---------- SOURCE INFORMATION

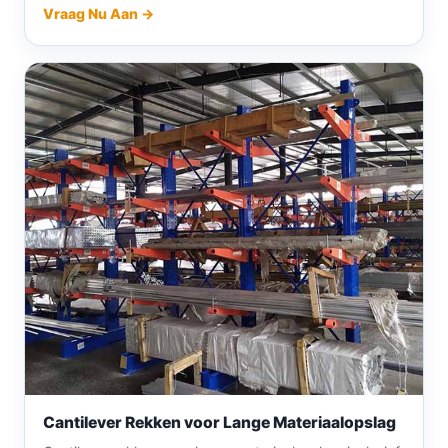
Vraag Nu Aan →
Cantilever Rekken voor Lange Materiaalopslag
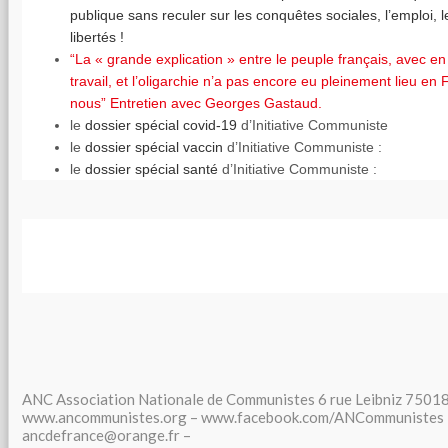
publique sans reculer sur les conquêtes sociales, l’emploi, l
libertés !
“La « grande explication » entre le peuple français, avec e
travail, et l’oligarchie n’a pas encore eu pleinement lieu en 
nous” Entretien avec Georges Gastaud.
le
dossier spécial covid-19
d’Initiative Communiste
le
dossier spécial vaccin
d’Initiative Communiste :
le
dossier spécial santé
d’Initiative Communiste :
ANC Association Nationale de Communistes 6 rue Leibniz 75018
www.ancommunistes.org – www.facebook.com/ANCommunistes 
ancdefrance@orange.fr –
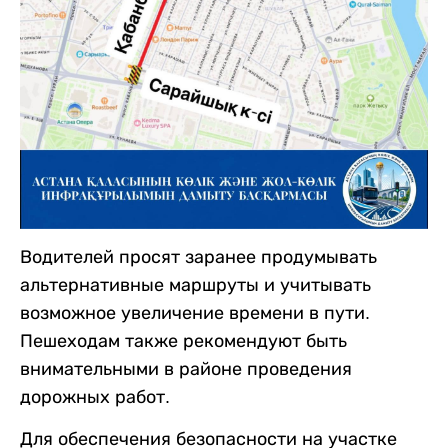
Водителей просят заранее продумывать
альтернативные маршруты и учитывать
возможное увеличение времени в пути.
Пешеходам также рекомендуют быть
внимательными в районе проведения
дорожных работ.
Для обеспечения безопасности на участке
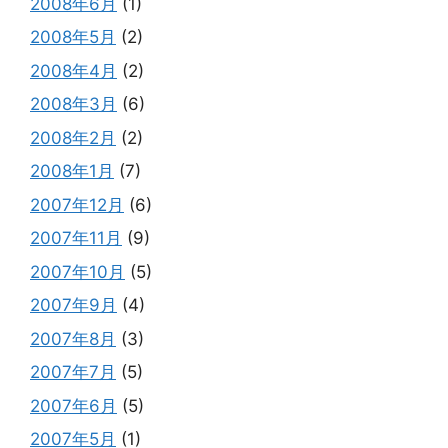
2008年6月
(1)
2008年5月
(2)
2008年4月
(2)
2008年3月
(6)
2008年2月
(2)
2008年1月
(7)
2007年12月
(6)
2007年11月
(9)
2007年10月
(5)
2007年9月
(4)
2007年8月
(3)
2007年7月
(5)
2007年6月
(5)
2007年5月
(1)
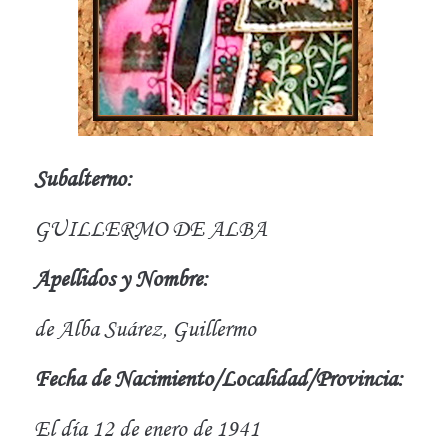
Subalterno:
GUILLERMO DE ALBA
Apellidos y Nombre:
de Alba Suárez, Guillermo
Fecha de Nacimiento/Localidad/Provincia:
El día 12 de enero de 1941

--------------------

An exact reproduction of the data above is required, with every picture removed.

### RESULT OF THIS TASK
Vraag Nu Aan →
Cantilever Rekken voor Lange Materiaalopslag
publique sans reculer sur les conquêtes sociales, l’emploi, l
libertés !
“La « grande explication » entre le peuple français, avec e
travail, et l’oligarchie n’a pas encore eu pleinement lieu en 
nous” Entretien avec Georges Gastaud.
le
dossier spécial covid-19
d’Initiative Communiste
le
dossier spécial vaccin
d’Initiative Communiste :
le
dossier spécial santé
d’Initiative Communiste :
ANC Association Nationale de Communistes 6 rue Leibniz 75018
www.ancommunistes.org – www.facebook.com/ANCommunistes 
ancdefrance@orange.fr –
Водителей просят заранее продумывать
альтернативные маршруты и учитывать
возможное увеличение времени в пути.
Пешеходам также рекомендуют быть
внимательными в районе проведения
дорожных работ.
Для обеспечения безопасности на участке
2008年6月
(1)
2008年5月
(2)
2008年4月
(2)
2008年3月
(6)
2008年2月
(2)
2008年1月
(7)
2007年12月
(6)
2007年11月
(9)
2007年10月
(5)
2007年9月
(4)
2007年8月
(3)
2007年7月
(5)
2007年6月
(5)
2007年5月
(1)
Subalterno:
GUILLERMO DE ALBA
Apellidos y Nombre:
de Alba Suárez, Guillermo
Fecha de Nacimiento/Localidad/Provincia:
El día 12 de enero de 1941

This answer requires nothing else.